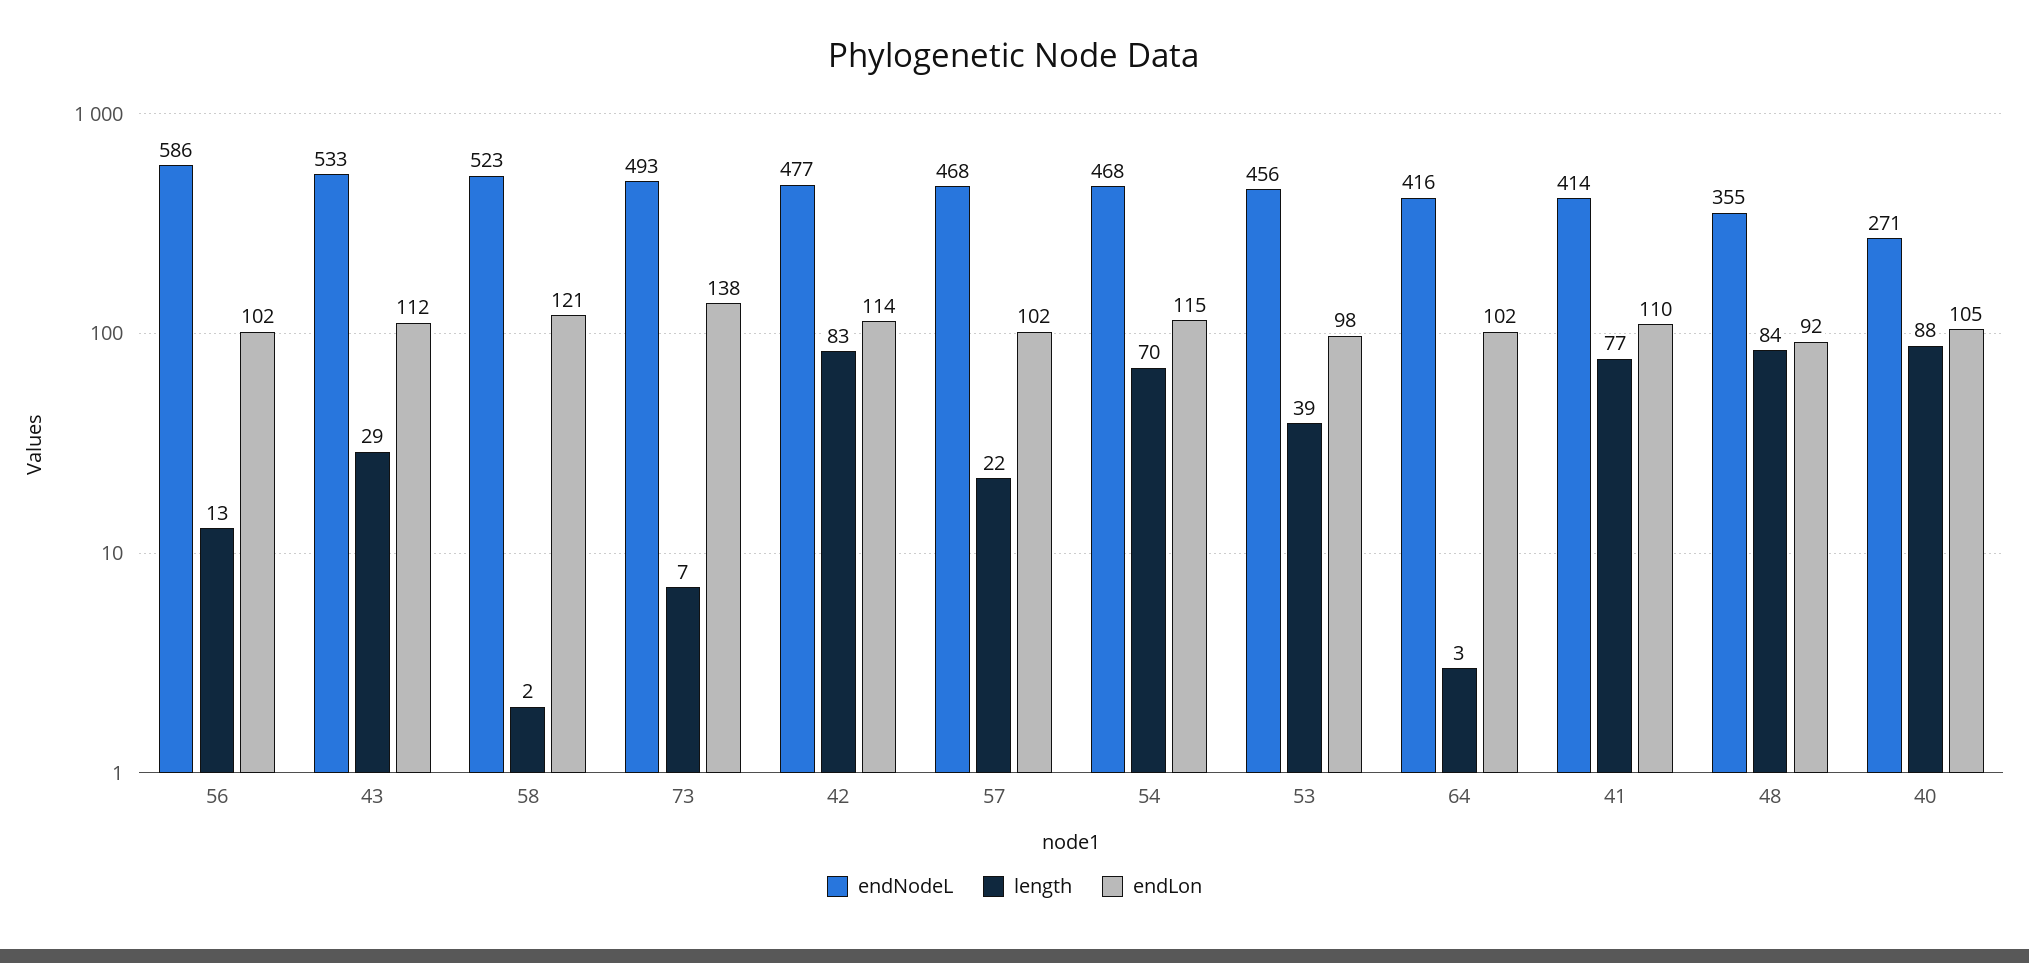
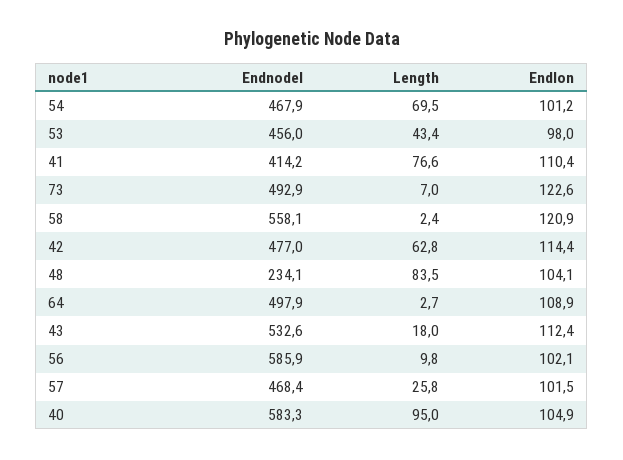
length, 56: 13 -> 9.8
length, 43: 29 -> 18
endNodeL, 58: 523 -> 558.1
endLon, 73: 138 -> 122.6
length, 42: 83 -> 62.8
length, 57: 22 -> 25.8
endLon, 54: 115 -> 101.2
length, 53: 39 -> 43.4
endNodeL, 64: 416 -> 497.9
endLon, 64: 102 -> 108.9
endNodeL, 48: 355 -> 234.1
endLon, 48: 92 -> 104.1
endNodeL, 40: 271 -> 583.3
length, 40: 88 -> 95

» TASK INSTRUCTIONS
Print all the lines above exactly as they are, but without the pictures.

» EXERCISE SOLUTION
length, 56: 13 -> 9.8
length, 43: 29 -> 18
endNodeL, 58: 523 -> 558.1
endLon, 73: 138 -> 122.6
length, 42: 83 -> 62.8
length, 57: 22 -> 25.8
endLon, 54: 115 -> 101.2
length, 53: 39 -> 43.4
endNodeL, 64: 416 -> 497.9
endLon, 64: 102 -> 108.9
endNodeL, 48: 355 -> 234.1
endLon, 48: 92 -> 104.1
endNodeL, 40: 271 -> 583.3
length, 40: 88 -> 95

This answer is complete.